CERTIFICATE, CERTIFICATION or CERTIFICATE OF ASSISE

    4.7.17  

CERTIFICATE, practice. A writing made in any court, and properly authenticated, to give notice to another court of anything done therein; or it is a writing by which an officer or other person bears testimony that a fact has or has not taken place.
2. There are two kinds of certificates; those required by the law, and those which are merely voluntary. Of the first kind are certificates given to an insolvent of his discharge, and those given to aliens, that they have been naturalized. Voluntary certificates are those which are not required by law, but which are given of the mere motion of the party. The former are evidence of the facts therein mentioned, while the latter are not entitled to any credit, because the factscertified, may be proved in the usual way under the solemnity of an oath or affirmation. 2 Com. Dig. 306; Ayl. Parerg. 157; Greenl. Ev. 498.
CERTIFICATE, JUDGE'S, English practice. The judge who tries the cause is authorized by several statutes in certain cases to certify, so as to decide when the party or parties shall or shall not be entitled to costs. It is of great importance in many cases, that these certificates should be obtained at the time of trial. See 3 Camp. R. 316; 5 B. & A. 796; Tidd's Pr. 879; 3 Ch. Pr. 458, 486.
2. The Lord Chancellor often requires the opinion of the judges upon a question of law; to obtain this, a case is trained, containing the admissions on both sides, and upon these the legal question is stated; the case is then submitted to the judges, who, after hearing counsel, transmit to the chancellor their opinion. This opinion, signed by the judges of the court, is called their certificate. See 3 Bl. Com. 453.
CERTIFICATE, ATTORNEY'S, Practice, English law. By statute 37 Geo.
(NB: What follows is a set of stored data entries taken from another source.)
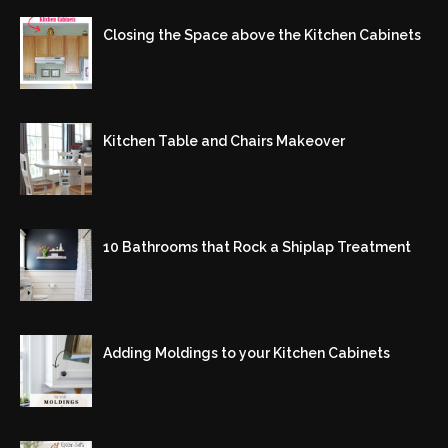
Closing the Space above the Kitchen Cabinets
Kitchen Table and Chairs Makeover
10 Bathrooms that Rock a Shiplap Treatment
Adding Moldings to your Kitchen Cabinets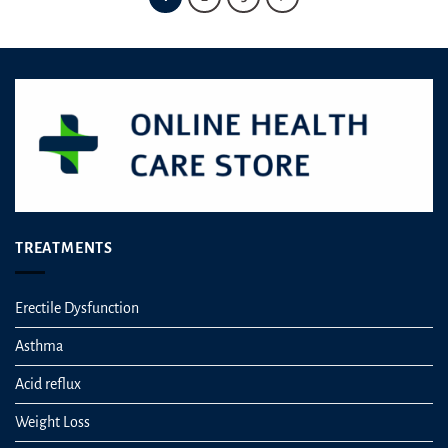
TREATMENTS
Erectile Dysfunction
Asthma
Acid reflux
Weight Loss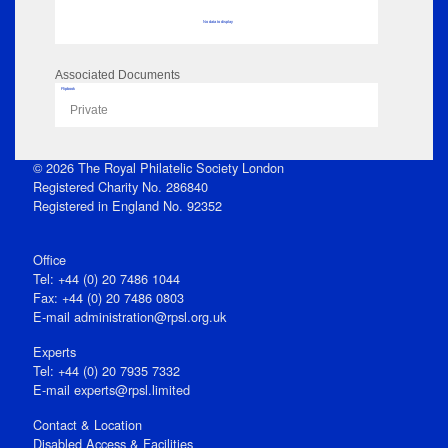
No data to display
Associated Documents
Flipbook
Private
© 2026 The Royal Philatelic Society London
Registered Charity No. 286840
Registered in England No. 92352
Office
Tel: +44 (0) 20 7486 1044
Fax: +44 (0) 20 7486 0803
E‑mail
administration@rpsl.org.uk
Experts
Tel: +44 (0) 20 7935 7332
E-mail
experts@rpsl.limited
Contact & Location
Disabled Access & Facilities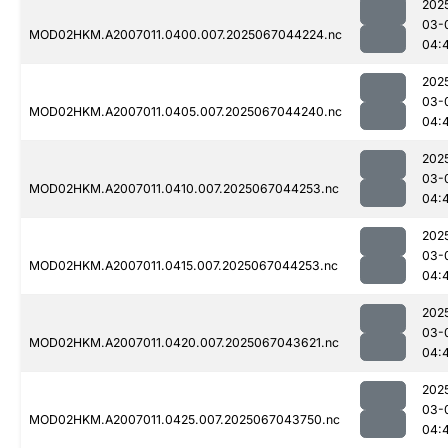
202
03-
MOD02HKM.A2007011.0400.007.2025067044224.nc
04:
202
03-
MOD02HKM.A2007011.0405.007.2025067044240.nc
04:
202
03-
MOD02HKM.A2007011.0410.007.2025067044253.nc
04:
202
03-
MOD02HKM.A2007011.0415.007.2025067044253.nc
04:
202
03-
MOD02HKM.A2007011.0420.007.2025067043621.nc
04:
202
03-
MOD02HKM.A2007011.0425.007.2025067043750.nc
04: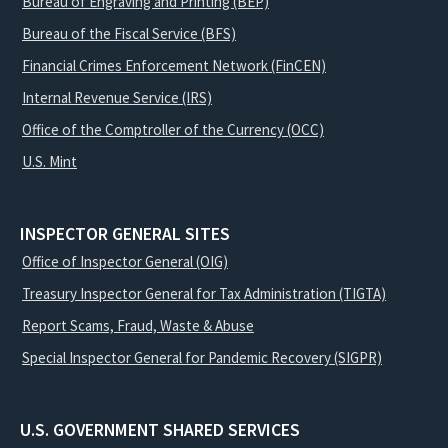
Bureau of Engraving and Printing (BEP)
Bureau of the Fiscal Service (BFS)
Financial Crimes Enforcement Network (FinCEN)
Internal Revenue Service (IRS)
Office of the Comptroller of the Currency (OCC)
U.S. Mint
INSPECTOR GENERAL SITES
Office of Inspector General (OIG)
Treasury Inspector General for Tax Administration (TIGTA)
Report Scams, Fraud, Waste & Abuse
Special Inspector General for Pandemic Recovery (SIGPR)
U.S. GOVERNMENT SHARED SERVICES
III., c. 90, s. 26, 28, attorneys are required to deliver to the commissioners of stamp duties, a paper or note-in writing, containing the name and usual place of residence of such person, and thereupon, on paying certain duties, such person is entitled to a certificate attesting the payment of such duties, which must be renewed yearly. And by the 30th section, an attorney is liable to the penalty of fifty pounds for practising without.
CERTIFICATION or CERTIFICATE OF ASSISE. A term used in the old English law, applicable to a writ granted for the reexamination or re-trial of a matter passed by assise before justices. F. N. B. 181 3 Bl. Com. 389. The summary motion for a new trial has entirely superseded the use of this writ, which was one of the means devised by the judges to prevent a resort to the remedy by attaint for a wrong verdict.